# What you will do:
Please reproduce each of the following lines exactly as it appears, keeping every character, number and line break unchanged.

# Data extract:

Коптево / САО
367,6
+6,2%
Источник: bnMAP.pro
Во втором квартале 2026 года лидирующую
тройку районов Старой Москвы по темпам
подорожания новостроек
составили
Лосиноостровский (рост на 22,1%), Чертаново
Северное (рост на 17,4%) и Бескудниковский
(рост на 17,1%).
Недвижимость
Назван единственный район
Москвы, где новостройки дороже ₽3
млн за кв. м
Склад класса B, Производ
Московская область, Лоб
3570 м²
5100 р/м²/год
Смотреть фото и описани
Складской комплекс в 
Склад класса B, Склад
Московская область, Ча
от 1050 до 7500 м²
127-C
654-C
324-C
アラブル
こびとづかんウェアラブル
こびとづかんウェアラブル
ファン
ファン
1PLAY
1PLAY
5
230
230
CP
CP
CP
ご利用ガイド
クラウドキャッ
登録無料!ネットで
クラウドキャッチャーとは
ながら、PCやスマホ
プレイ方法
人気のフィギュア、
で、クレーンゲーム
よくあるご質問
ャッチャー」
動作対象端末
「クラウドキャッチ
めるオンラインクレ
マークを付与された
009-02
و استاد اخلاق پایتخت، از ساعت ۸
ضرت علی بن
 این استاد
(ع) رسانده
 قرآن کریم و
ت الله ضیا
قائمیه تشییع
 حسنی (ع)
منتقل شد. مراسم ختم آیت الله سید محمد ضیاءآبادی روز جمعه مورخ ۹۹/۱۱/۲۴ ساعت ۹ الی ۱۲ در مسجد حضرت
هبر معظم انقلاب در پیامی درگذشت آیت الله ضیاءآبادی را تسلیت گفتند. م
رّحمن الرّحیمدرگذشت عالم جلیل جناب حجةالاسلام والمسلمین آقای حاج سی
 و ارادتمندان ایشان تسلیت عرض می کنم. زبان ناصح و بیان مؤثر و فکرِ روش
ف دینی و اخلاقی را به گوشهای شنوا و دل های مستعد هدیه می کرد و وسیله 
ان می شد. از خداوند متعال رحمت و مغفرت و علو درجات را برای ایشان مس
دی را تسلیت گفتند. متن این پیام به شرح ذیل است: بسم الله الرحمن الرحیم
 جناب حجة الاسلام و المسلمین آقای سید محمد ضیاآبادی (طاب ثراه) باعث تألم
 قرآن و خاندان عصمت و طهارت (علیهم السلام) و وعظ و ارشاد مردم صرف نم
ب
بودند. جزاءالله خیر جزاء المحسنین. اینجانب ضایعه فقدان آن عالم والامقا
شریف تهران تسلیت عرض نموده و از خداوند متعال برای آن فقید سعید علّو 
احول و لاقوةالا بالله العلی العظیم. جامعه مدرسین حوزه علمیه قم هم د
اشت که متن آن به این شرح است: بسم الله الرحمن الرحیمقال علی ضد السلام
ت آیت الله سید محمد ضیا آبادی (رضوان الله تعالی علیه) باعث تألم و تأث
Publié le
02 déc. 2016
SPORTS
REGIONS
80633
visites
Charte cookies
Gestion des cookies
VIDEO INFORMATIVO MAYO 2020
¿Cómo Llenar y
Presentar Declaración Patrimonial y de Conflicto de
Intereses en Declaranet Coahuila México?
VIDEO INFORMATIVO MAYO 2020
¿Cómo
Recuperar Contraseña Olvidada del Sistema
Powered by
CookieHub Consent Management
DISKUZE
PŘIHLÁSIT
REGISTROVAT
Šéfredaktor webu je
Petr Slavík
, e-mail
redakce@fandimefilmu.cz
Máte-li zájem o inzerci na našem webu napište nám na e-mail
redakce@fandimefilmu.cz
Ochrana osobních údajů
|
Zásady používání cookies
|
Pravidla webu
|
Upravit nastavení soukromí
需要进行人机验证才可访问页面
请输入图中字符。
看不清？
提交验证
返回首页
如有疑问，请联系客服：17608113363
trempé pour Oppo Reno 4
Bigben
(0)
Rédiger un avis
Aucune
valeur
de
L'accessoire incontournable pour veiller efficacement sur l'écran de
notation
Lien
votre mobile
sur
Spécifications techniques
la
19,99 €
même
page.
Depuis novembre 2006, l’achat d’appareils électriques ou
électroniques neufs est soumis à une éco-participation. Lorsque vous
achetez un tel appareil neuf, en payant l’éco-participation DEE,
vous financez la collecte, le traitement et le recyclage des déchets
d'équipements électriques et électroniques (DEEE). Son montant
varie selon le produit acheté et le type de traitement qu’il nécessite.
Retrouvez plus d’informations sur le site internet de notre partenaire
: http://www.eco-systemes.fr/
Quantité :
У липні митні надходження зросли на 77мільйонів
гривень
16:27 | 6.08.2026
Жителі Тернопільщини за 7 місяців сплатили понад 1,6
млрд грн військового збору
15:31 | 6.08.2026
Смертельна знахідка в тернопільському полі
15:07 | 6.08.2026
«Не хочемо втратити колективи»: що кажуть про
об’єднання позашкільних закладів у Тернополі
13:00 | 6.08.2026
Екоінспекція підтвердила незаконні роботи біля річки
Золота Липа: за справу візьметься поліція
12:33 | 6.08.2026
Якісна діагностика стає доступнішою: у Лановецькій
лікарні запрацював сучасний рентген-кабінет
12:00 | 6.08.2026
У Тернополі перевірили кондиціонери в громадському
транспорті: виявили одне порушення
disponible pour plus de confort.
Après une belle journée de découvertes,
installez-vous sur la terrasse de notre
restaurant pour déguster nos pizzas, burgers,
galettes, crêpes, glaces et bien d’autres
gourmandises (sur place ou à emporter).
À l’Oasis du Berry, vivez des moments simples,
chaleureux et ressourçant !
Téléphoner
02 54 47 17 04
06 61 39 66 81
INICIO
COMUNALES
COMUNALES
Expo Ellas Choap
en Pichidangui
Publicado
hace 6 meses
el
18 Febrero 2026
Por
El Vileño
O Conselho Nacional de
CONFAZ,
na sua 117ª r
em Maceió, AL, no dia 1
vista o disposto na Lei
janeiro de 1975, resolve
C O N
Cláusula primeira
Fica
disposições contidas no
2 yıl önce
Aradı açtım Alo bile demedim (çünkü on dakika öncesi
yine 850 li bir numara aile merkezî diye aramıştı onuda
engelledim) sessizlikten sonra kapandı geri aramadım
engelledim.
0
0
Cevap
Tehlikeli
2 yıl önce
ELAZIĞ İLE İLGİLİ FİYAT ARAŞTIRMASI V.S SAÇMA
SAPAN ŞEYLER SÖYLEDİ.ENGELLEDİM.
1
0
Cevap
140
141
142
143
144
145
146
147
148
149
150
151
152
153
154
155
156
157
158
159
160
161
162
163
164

# Exercise output:
Коптево / САО
367,6
+6,2%
Источник: bnMAP.pro
Во втором квартале 2026 года лидирующую
тройку районов Старой Москвы по темпам
подорожания новостроек
составили
Лосиноостровский (рост на 22,1%), Чертаново
Северное (рост на 17,4%) и Бескудниковский
(рост на 17,1%).
Недвижимость
Назван единственный район
Москвы, где новостройки дороже ₽3
млн за кв. м
Склад класса B, Производ
Московская область, Лоб
3570 м²
5100 р/м²/год
Смотреть фото и описани
Складской комплекс в 
Склад класса B, Склад
Московская область, Ча
от 1050 до 7500 м²
127-C
654-C
324-C
アラブル
こびとづかんウェアラブル
こびとづかんウェアラブル
ファン
ファン
1PLAY
1PLAY
5
230
230
CP
CP
CP
ご利用ガイド
クラウドキャッ
登録無料!ネットで
クラウドキャッチャーとは
ながら、PCやスマホ
プレイ方法
人気のフィギュア、
で、クレーンゲーム
よくあるご質問
ャッチャー」
動作対象端末
「クラウドキャッチ
めるオンラインクレ
マークを付与された
009-02
و استاد اخلاق پایتخت، از ساعت ۸
ضرت علی بن
 این استاد
(ع) رسانده
 قرآن کریم و
ت الله ضیا
قائمیه تشییع
 حسنی (ع)
منتقل شد. مراسم ختم آیت الله سید محمد ضیاءآبادی روز جمعه مورخ ۹۹/۱۱/۲۴ ساعت ۹ الی ۱۲ در مسجد حضرت
هبر معظم انقلاب در پیامی درگذشت آیت الله ضیاءآبادی را تسلیت گفتند. م
رّحمن الرّحیمدرگذشت عالم جلیل جناب حجةالاسلام والمسلمین آقای حاج سی
 و ارادتمندان ایشان تسلیت عرض می کنم. زبان ناصح و بیان مؤثر و فکرِ روش
ف دینی و اخلاقی را به گوشهای شنوا و دل های مستعد هدیه می کرد و وسیله 
ان می شد. از خداوند متعال رحمت و مغفرت و علو درجات را برای ایشان مس
دی را تسلیت گفتند. متن این پیام به شرح ذیل است: بسم الله الرحمن الرحیم
 جناب حجة الاسلام و المسلمین آقای سید محمد ضیاآبادی (طاب ثراه) باعث تألم
 قرآن و خاندان عصمت و طهارت (علیهم السلام) و وعظ و ارشاد مردم صرف نم
ب
بودند. جزاءالله خیر جزاء المحسنین. اینجانب ضایعه فقدان آن عالم والامقا
شریف تهران تسلیت عرض نموده و از خداوند متعال برای آن فقید سعید علّو 
احول و لاقوةالا بالله العلی العظیم. جامعه مدرسین حوزه علمیه قم هم د
اشت که متن آن به این شرح است: بسم الله الرحمن الرحیمقال علی ضد السلام
ت آیت الله سید محمد ضیا آبادی (رضوان الله تعالی علیه) باعث تألم و تأث
Publié le
02 déc. 2016
SPORTS
REGIONS
80633
visites
Charte cookies
Gestion des cookies
VIDEO INFORMATIVO MAYO 2020
¿Cómo Llenar y
Presentar Declaración Patrimonial y de Conflicto de
Intereses en Declaranet Coahuila México?
VIDEO INFORMATIVO MAYO 2020
¿Cómo
Recuperar Contraseña Olvidada del Sistema
Powered by
CookieHub Consent Management
DISKUZE
PŘIHLÁSIT
REGISTROVAT
Šéfredaktor webu je
Petr Slavík
, e-mail
redakce@fandimefilmu.cz
Máte-li zájem o inzerci na našem webu napište nám na e-mail
redakce@fandimefilmu.cz
Ochrana osobních údajů
|
Zásady používání cookies
|
Pravidla webu
|
Upravit nastavení soukromí
需要进行人机验证才可访问页面
请输入图中字符。
看不清？
提交验证
返回首页
如有疑问，请联系客服：17608113363
trempé pour Oppo Reno 4
Bigben
(0)
Rédiger un avis
Aucune
valeur
de
L'accessoire incontournable pour veiller efficacement sur l'écran de
notation
Lien
votre mobile
sur
Spécifications techniques
la
19,99 €
même
page.
Depuis novembre 2006, l’achat d’appareils électriques ou
électroniques neufs est soumis à une éco-participation. Lorsque vous
achetez un tel appareil neuf, en payant l’éco-participation DEE,
vous financez la collecte, le traitement et le recyclage des déchets
d'équipements électriques et électroniques (DEEE). Son montant
varie selon le produit acheté et le type de traitement qu’il nécessite.
Retrouvez plus d’informations sur le site internet de notre partenaire
: http://www.eco-systemes.fr/
Quantité :
У липні митні надходження зросли на 77мільйонів
гривень
16:27 | 6.08.2026
Жителі Тернопільщини за 7 місяців сплатили понад 1,6
млрд грн військового збору
15:31 | 6.08.2026
Смертельна знахідка в тернопільському полі
15:07 | 6.08.2026
«Не хочемо втратити колективи»: що кажуть про
об’єднання позашкільних закладів у Тернополі
13:00 | 6.08.2026
Екоінспекція підтвердила незаконні роботи біля річки
Золота Липа: за справу візьметься поліція
12:33 | 6.08.2026
Якісна діагностика стає доступнішою: у Лановецькій
лікарні запрацював сучасний рентген-кабінет
12:00 | 6.08.2026
У Тернополі перевірили кондиціонери в громадському
транспорті: виявили одне порушення
disponible pour plus de confort.
Après une belle journée de découvertes,
installez-vous sur la terrasse de notre
restaurant pour déguster nos pizzas, burgers,
galettes, crêpes, glaces et bien d’autres
gourmandises (sur place ou à emporter).
À l’Oasis du Berry, vivez des moments simples,
chaleureux et ressourçant !
Téléphoner
02 54 47 17 04
06 61 39 66 81
INICIO
COMUNALES
COMUNALES
Expo Ellas Choap
en Pichidangui
Publicado
hace 6 meses
el
18 Febrero 2026
Por
El Vileño
O Conselho Nacional de
CONFAZ,
na sua 117ª r
em Maceió, AL, no dia 1
vista o disposto na Lei
janeiro de 1975, resolve
C O N
Cláusula primeira
Fica
disposições contidas no
2 yıl önce
Aradı açtım Alo bile demedim (çünkü on dakika öncesi
yine 850 li bir numara aile merkezî diye aramıştı onuda
engelledim) sessizlikten sonra kapandı geri aramadım
engelledim.
0
0
Cevap
Tehlikeli
2 yıl önce
ELAZIĞ İLE İLGİLİ FİYAT ARAŞTIRMASI V.S SAÇMA
SAPAN ŞEYLER SÖYLEDİ.ENGELLEDİM.
1
0
Cevap
140
141
142
143
144
145
146
147
148
149
150
151
152
153
154
155
156
157
158
159
160
161
162
163
164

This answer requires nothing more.